New detrital zircon U-Pb geochronology results from Permian to Lower Triassic strata from northern Axel Heiberg and Ellesmere islands constrain the magmatic events within this northern landmass and its implications for the tectonic regime of the Sverdrup Basin and adjacent domains. Permian to lowermost Triassic strata along the northern margin of the Sverdrup Basin contain zircons derived from Silurian to Devonian rocks (420-350 Ma), Timanian-aged basement (700-500 Ma), and a Permian syndepositional source (300-250 Ma). Coeval strata in the southern margin are dominated by zircons formed during the Taconic, Scandian, and post-Scandian phases of the Appalachian and Caledonian orogenies, respectively (480-400 Ma).

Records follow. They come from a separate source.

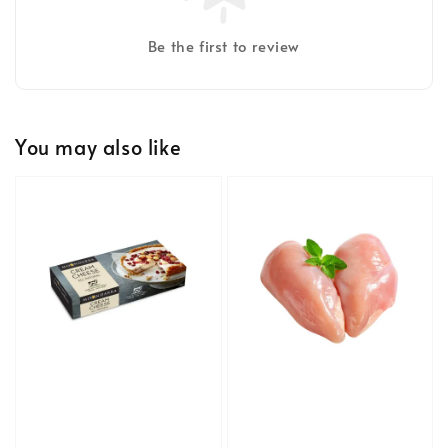
Be the first to review
You may also like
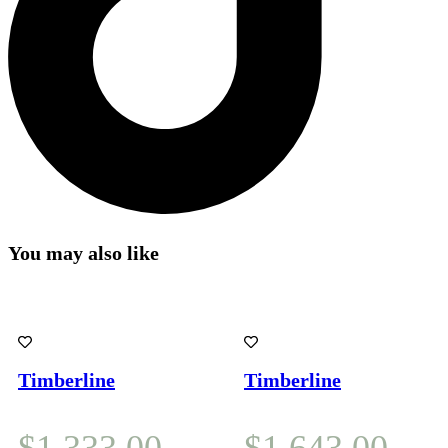
You may also like
Timberline
Timberline
$
1,333.00
$
1,643.00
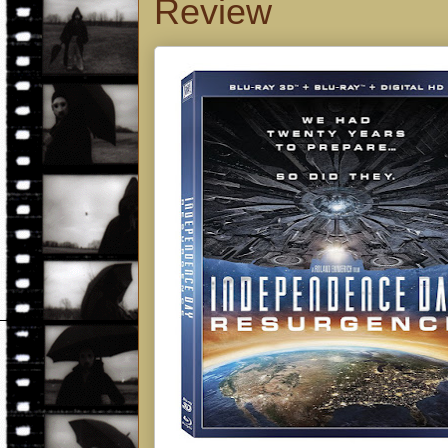
Review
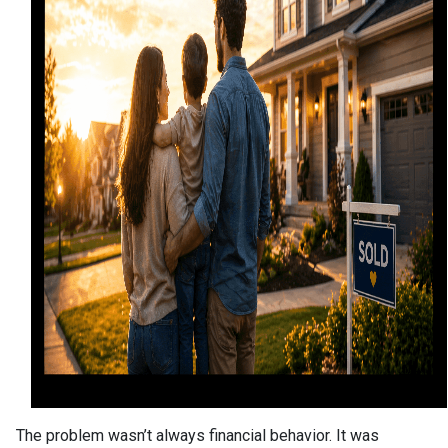
The problem wasn’t always financial behavior. It was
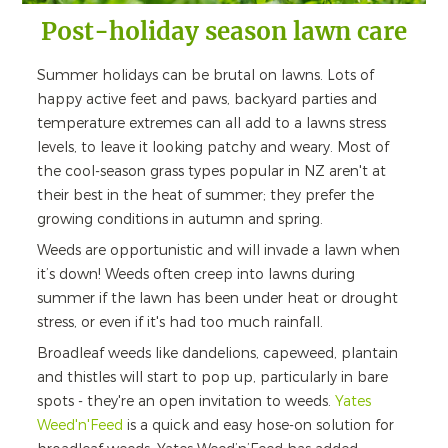
Post-holiday season lawn care
Summer holidays can be brutal on lawns. Lots of
happy active feet and paws, backyard parties and
temperature extremes can all add to a lawns stress
levels, to leave it looking patchy and weary. Most of
the cool-season grass types popular in NZ aren't at
their best in the heat of summer; they prefer the
growing conditions in autumn and spring.
Weeds are opportunistic and will invade a lawn when
it’s down! Weeds often creep into lawns during
summer if the lawn has been under heat or drought
stress, or even if it's had too much rainfall.
Broadleaf weeds like dandelions, capeweed, plantain
and thistles will start to pop up, particularly in bare
spots - they're an open invitation to weeds.
Yates
Weed'n'Feed
is a quick and easy hose-on solution for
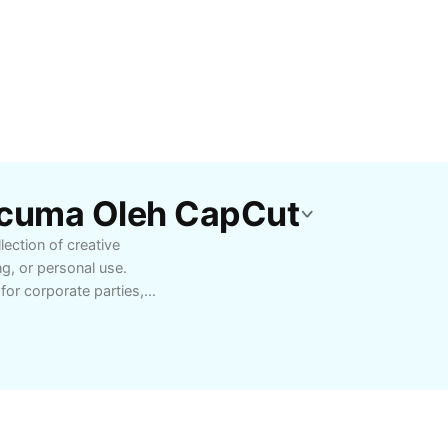
rcuma Oleh CapCut
ection of creative
ng, or personal use.
or corporate parties,
h-quality craftsmanship
 your brand’s visibility
 now and enjoy fast
skot products.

The detrital zircon signatures of the analyzed strata on the northern margin of the Sverdrup Basin record continuous magmatism within the northern landmass from latest Carboniferous (ca. 300 Ma) to at least earliest Triassic (ca. 250 Ma) time. These results are indicative of ongoing subduction and development of a magmatic arc off the northern margin of Laurentia, with the Sverdrup Basin potentially located in the backarc region of a proto-Pacific convergent margin involving parts of Arctic Alaska, Chukotka, and the Chukchi Shelf. The hypothesized onset of subduction in latest Carboniferous time and closure of this backarc basin in the latest Permian to earliest Triassic provides an explanation for the shift in stress regimes in the Sverdrup Basin that led to basin inversion and volcanism episodes. Therefore, the data presented here supports a backarc to retroarc setting for the Sverdrup Basin and the possibility of a convergent margin regime for the northern edge of Laurentia during the late Paleozoic to Triassic, contrasting with the generally accepted rift and passive margin settings.
Summary(Plain Language Summary, not published)
This paper presents data that are interpreted to propose changing fundamental models for the origin of the Sverdrup Basin. Older models explain the basin setting as passive extension, whereas this paper suggests it was a back-arc setting, much the same as southeast mainland China adjacent to the Japan Sea.